А пока идет Паруня из-за речки от бабушки Даши по старым лугам, сплошь затянутым свербигой, сурепкой, дикой редькой да пыреем, идет деревушкой, в которой улиц уже нет, дома вразброс, по отдельности, гнезда дворов заросли травой, саморостной черемухой. Хрустят под ногами Паруни лопухи, чемерица, дудки, обувь вся в желтой пыли от цветков и в белой черемуховой чешуе. Спокойная, в себе притихшая женщина, будто гребется веслами в тумане, широко размахивая руками. Приостановилась, подняла лицо к небу. Что она там увидела? Что-то хорошее. Улыбнулась и погреблась дальше в гору догораживать кому-то огород, может, дрова пилить, может, козу и кур своих кормить либо баню топить, любит она попариться, кости простуженные погреть. За Паруней сонно тянется Тузик.

Идет трудовая женщина — Прасковья Александровна Воронова, русская крестьянка, и ждут ее дела, миру невидные, земные.

Продолжение к «Паруне», дописанное самой жизнью

Умерла Паруня глухой порой восьмидесятого года. И сколько лежала па холодной печи — никто не знает. Городской мужик, обретающийся в моей избушке, приехал навестить деревенских, попроведать избу — не увидел следа к Паруниной избушке.

Мыши отъели у Паруни нос и уши, попортили лицо, продырявили глазницы. Кое-как снарядили вечную труженицу и увезли на кладбище, в соседнюю деревню, где под пихтами и осинами давно уже покоились и отдыхали все ее быковские подружки.

Вместе им лучше. Вместе им не тесно и спокойно.

Жена моя, бывшая фронтовичка, Марья Семеновна, узнав о смерти Паруни, давясь слезами, сказала:

— Бедная, бедная Паруша! Может, болела, пить просила, а некому и воды подать было…
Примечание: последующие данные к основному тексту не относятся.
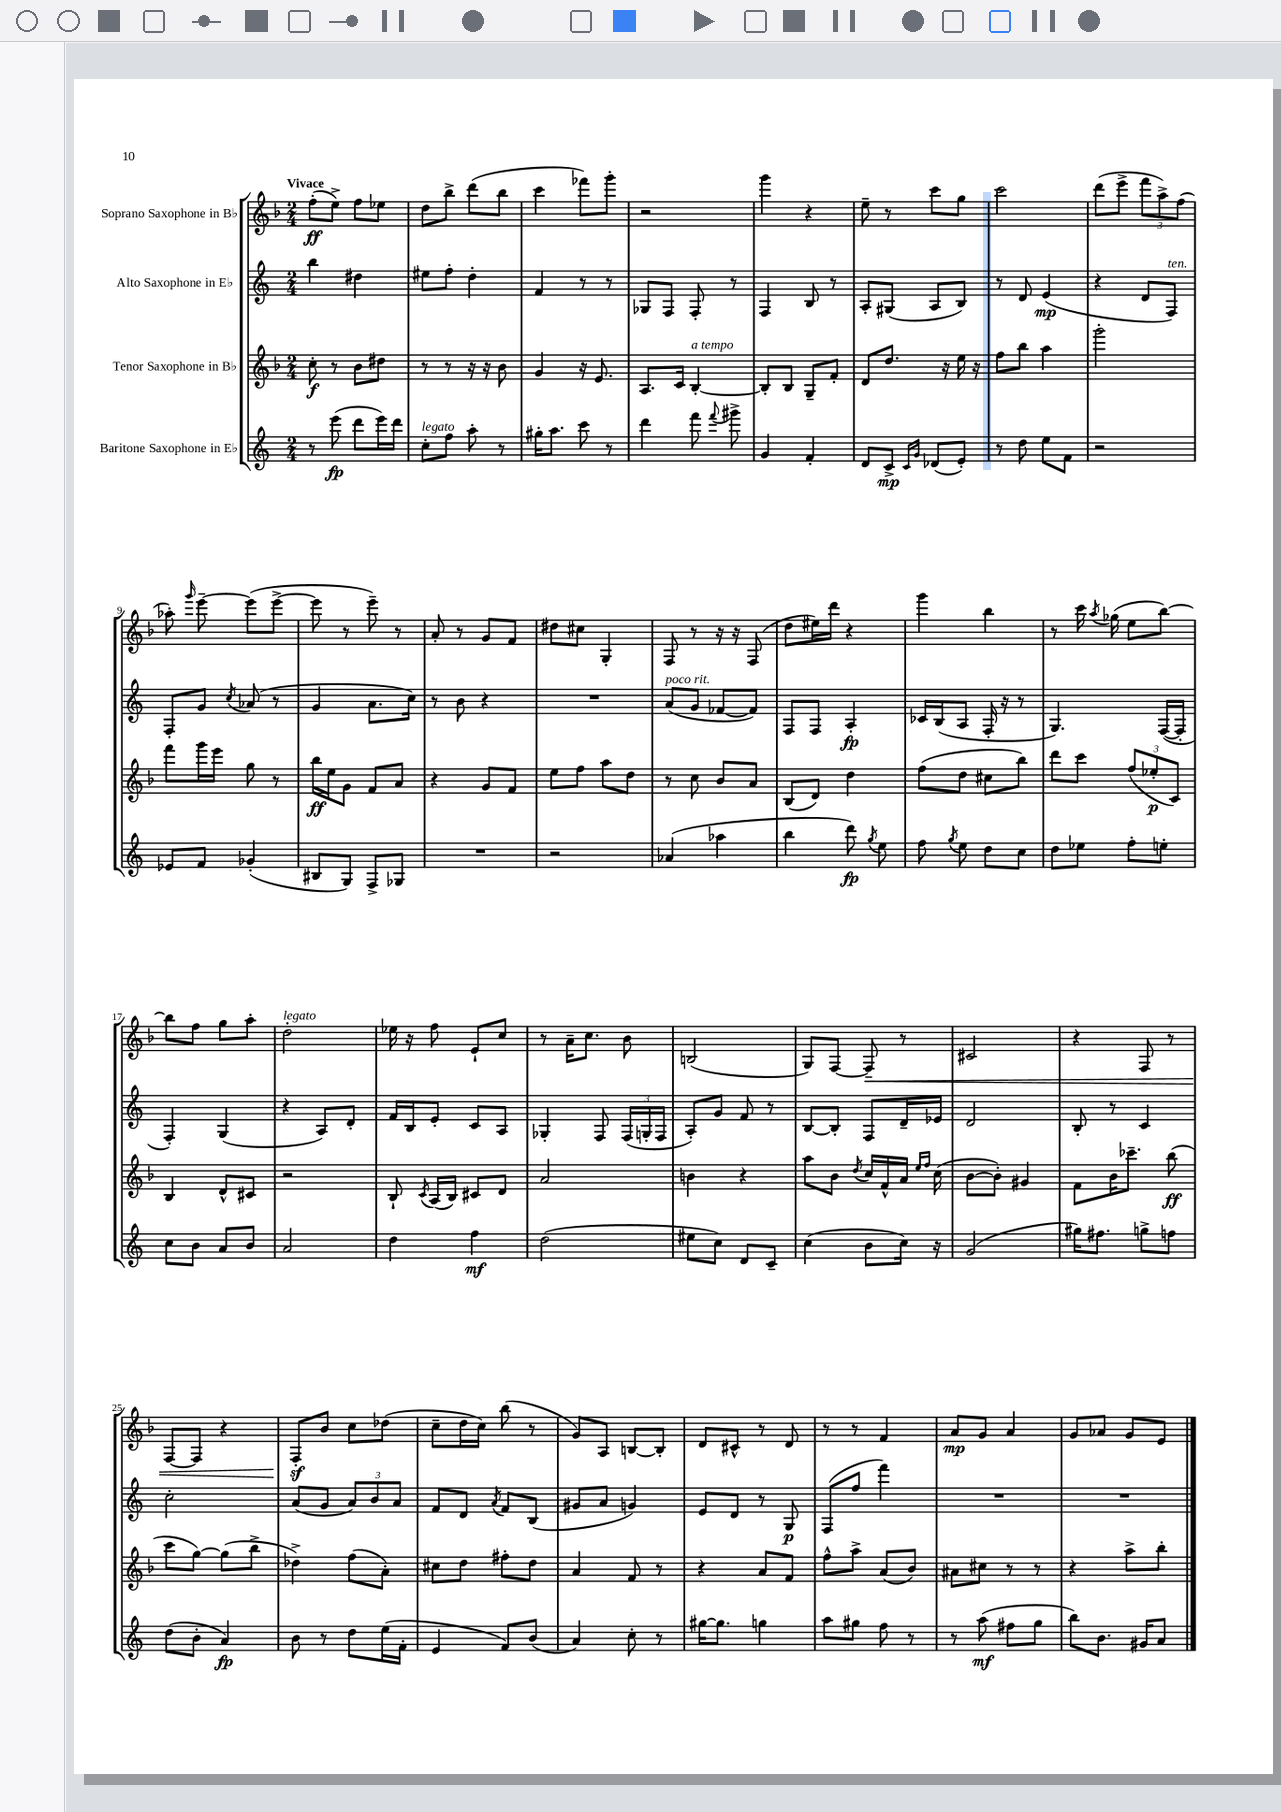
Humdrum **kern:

**kern	**kern	**kern	**kern
*staff4	*staff3	*staff2	*staff1
*clefG2	*clefG2	*clefG2	*clefG2
*k[]	*k[b-]	*k[]	*k[b-]
*M2/4	*M2/4	*M2/4	*M2/4
8r	8cc'	4bb	(8ff'
(8eee	8r	.	8ee^)
8ddd	8b-	4dd#	8ff
16eee)	8dd#	.	8ee-
16ddd	.	.	.
=	=	=	=
8cc'	8r	8ee#	8dd
8ff	8r	8ff'	8bb-^
8aa'	16r	4dd'	(8ddd
.	16r	.	.
8r	8b-	.	8bb-
=	=	=	=
16gg#'	4g	4f	4ccc
8.aa	.	.	.
8ccc	16r	8r	8fff-)
.	8.e	.	.
8r	.	8r	8ggg'
=	=	=	=
4ddd	8.A	8G-	2r
.	.	8F	.
.	16c	.	.
8fff	[4B-'	8F'	.
8qqfff	.	.	.
8ggg#^	.	8r	.
=	=	=	=
4g	8B-']	4F	4ggg
.	8B-	.	.
4f'	8G~	8B	4r
.	8f'	8r	.
=	=	=	=
8d	8d	8A'	8ee~
8c^	8.dd	(8G#	8r
16qqc	.	.	.
16qqg	.	.	.
(8d-	.	8A	8ccc
.	16r	.	.
8e')	16ee	8B)	8gg
.	16r	.	.
=	=	=	=
8r	8ff	8r	2ccc
8dd	8bb-	8d	.
8ee	4aa	(4e	.
8f	.	.	.
=	=	=	=
2r	2ggg'	4r	(8ddd
.	.	.	8eee^
.	.	8d	12fff
.	.	.	12aa^)
.	.	8F)	.
.	.	.	(12ff
=	=	=	=
8e-	8fff	8F'	8aa-')
.	.	.	16qqggg
8f	16ggg	8g	[8eee~
.	16eee	.	.
.	.	8qcc	.
(4g-'	8gg	(8a-	(8eee]
.	8r	8r	[8eee^
=	=	=	=
8B#	16bb-	4g	8eee]
.	16ee	.	.
8G)	8g	.	8r
8F^	8f	8.a	8eee~)
8G-	8a	.	8r
.	.	16cc)	.
=	=	=	=
2r	4r	8r	8a'
.	.	8b	8r
.	8g	4r	8g
.	8f	.	8f
=	=	=	=
2r	8ee	2r	8dd#
.	8ff	.	8cc#
.	8aa	.	4G'
.	8dd	.	.
=	=	=	=
(4a-	8r	(8a	8F
.	8cc	8g	8r
4aa-	8b-	[8f-	16r
.	.	.	16r
.	8a	8f-])	(8F
=	=	=	=
4bb	(8B-	8F	8dd
.	8d)	8F	16ee#)
.	.	.	16ddd
8ddd)	4dd	4A'	4r
8qgg	.	.	.
8ee	.	.	.
=	=	=	=
8ff	(8ff	16c-	4ggg
.	.	(16B	.
8qgg	.	.	.
8ee	8dd	8A	.
8dd	8cc#	16F'	4bb-
.	.	16r	.
8cc	8bb-)	8r	.
=	=	=	=
8dd	8ddd	4.G)	8r
8ee-	8ccc	.	16ccc
.	.	.	8qaa
.	.	.	(16gg-
8ff'	(12ff	.	8ee
.	12ee-'	.	.
8ee'	.	([16F	[8bb-)
.	12c)	.	.
.	.	16F']	.
=	=	=	=
8cc	4B-	4F')	8bb-]
8b	.	.	8ff
8a	8d^^	(4G	8gg
8b	8c#	.	8aa'
=	=	=	=
2a	2r	4r	2dd'
.	.	8A)	.
.	.	8d'	.
=	=	=	=
4dd	8B-`	16f	16ee-
.	.	16B	16r
.	8qc	.	.
.	(16A	8e'	8ff
.	16B-)	.	.
4ff	8c#	8c	8e`
.	8d	8A	8cc
=	=	=	=
(2dd	2a	4G-'	8r
.	.	.	16a~
.	.	.	8.cc
.	.	8F	.
.	.	(24F	8b-
.	.	24G'	.
.	.	24F	.
=	=	=	=
8ee#	4b	8A')	(2B
8cc)	.	8g	.
8d	4r	8f	.
8c~	.	8r	.
=	=	=	=
(4cc	8aa	[8B	8G)
.	8b-	8B']	[8F
.	8qdd	.	.
8b	16cc	8F	8F~]
.	16f^^	.	.
16cc)	16a	16d~	8r
.	16qqee	.	.
.	16qqff	.	.
16r	(16cc	16e-	.
=	=	=	=
(2g	[8b-	2d	2c#
.	8b-'])	.	.
.	4g#	.	.
=	=	=	=
16gg#)	8f	8B'	4r
8.ff#	.	.	.
.	16b-	8r	.
.	8.ccc-~	.	.
8gg^	.	4c	8F
8ff	(8bb-	.	8r
=	=	=	=
(8dd	8ccc	2cc'	[8F
8b'	[8gg)	.	8F]
4a)	(8gg]	.	4r
.	8bb-^	.	.
=	=	=	=
8b	4dd-^)	(8a	8F'
8r	.	8g	8b-
8dd	(8ff	12a)	8cc
.	.	12b	.
(16ee	8a')	.	(8dd-
.	.	12a	.
16f'	.	.	.
=	=	=	=
4e	8cc#	8f	8cc~
.	8dd	8d	16dd
.	.	.	16cc)
.	.	8qa	.
8f)	8ff#'	8f	(8bb-
(8b	8dd	(8B	8r
=	=	=	=
4a)	4a	8g#	8g)
.	.	8a	8A
8cc'	8f	4g)	[8B
8r	8r	.	8B']
=	=	=	=
[16gg#	4r	8e	8d
8.gg#]	.	.	.
.	.	8d	8c#^^
4gg	8a	8r	8r
.	8f	8G	8d
=	=	=	=
8aa	8ff^^	(8F	8r
8gg#	8aa^	8ff	8r
8ff	(8a	4fff)	4f
8r	8b-)	.	.
=	=	=	=
8r	8a#	2r	8a
(8aa	8cc#	.	8g
8ff#	8r	.	4a
8gg	8r	.	.
=	=	=	=
8bb)	4r	2r	8g
8.b	.	.	8a-
.	8aa^	.	8g
16g#	.	.	.
8a	8bb-'	.	8e
==	==	==	==
*-	*-	*-	*-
Наверное, это был единственный человек на свете, который уронил слезу по Паруне, пусть и кратко, на ходу оплакал ее.

Мир праху твоему, русская женщина! Вечная и светлая память тебе! Душа моя сочится слезами, когда я думаю о тебе, вспоминаю тебя. Мир праху твоему! Прости нас, живых, вечным прощением — мы не от зла и не от дурости такие равнодушные и жестокие, мы от жизни такие. И еще неизвестно, какая кончина постигнет нас и какая память за нами будет. Может, никакой не будет — и это возможно в наши дни.